Demand for housing in North Carolina is not a forecast waiting to be confirmed. It has already arrived, and it keeps arriving.

The Supply Side Cannot Answer

The other half of the equation is whether construction can keep pace. It cannot.

Bowen National Research projects a 764,000-unit housing gap for 2024 through 2029, a finding echoed by the North Carolina Housing Finance Agency and a 2026 executive order (Executive Order 36). The state has been building roughly 95,000 units a year, well short of the roughly 127,000 a year that gap implies.

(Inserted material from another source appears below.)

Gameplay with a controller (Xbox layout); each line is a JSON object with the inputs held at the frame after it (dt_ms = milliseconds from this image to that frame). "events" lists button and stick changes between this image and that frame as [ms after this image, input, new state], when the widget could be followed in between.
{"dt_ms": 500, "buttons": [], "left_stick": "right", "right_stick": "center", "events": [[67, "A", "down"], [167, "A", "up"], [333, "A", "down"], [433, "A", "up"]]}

The major metros added record numbers of units from 2023 through 2026, 9,228 in Raleigh alone, but new construction starts have since stopped. Demand is still absorbing what has already been delivered. To fill those units quickly, operators are offering concessions like a month or two of free rent. Those incentives pull down effective rents across the entire trade area. On paper, it reads as a soft urban rental market.

New housing construction starts stalled for straightforward reasons. Higher interest rates, elevated construction costs, and the depressed rents that come with lease-up have made new urban projects hard to pencil. The current over-supply narrative in the urban areas is likely to give way to a housing crisis, considering the continued migration to those areas and the lack of construction starts.

The pipeline already reflects that freeze. Raleigh’s deliveries are set to drop to roughly 6,000 units, about half of the 2025 pace, even as demand keeps compounding. As new supply thins, the rent forecasts turn back up: Matthews projects Charlotte returning to about 1.8% rent growth.

What This Adds Up To

A top-ranked economy that attracts businesses and creates jobs. In-migration leading the nation. A structural housing shortage that construction is not closing. Together they describe a durable, defensive case for apartment investment in North Carolina.

The rankings confirm what the migration and construction numbers already show. North Carolina is adding people and jobs faster than almost any state, and it is not building enough housing to keep up. For apartment investors, that combination of rising demand and constrained supply is the setup worth paying attention to over the next several years.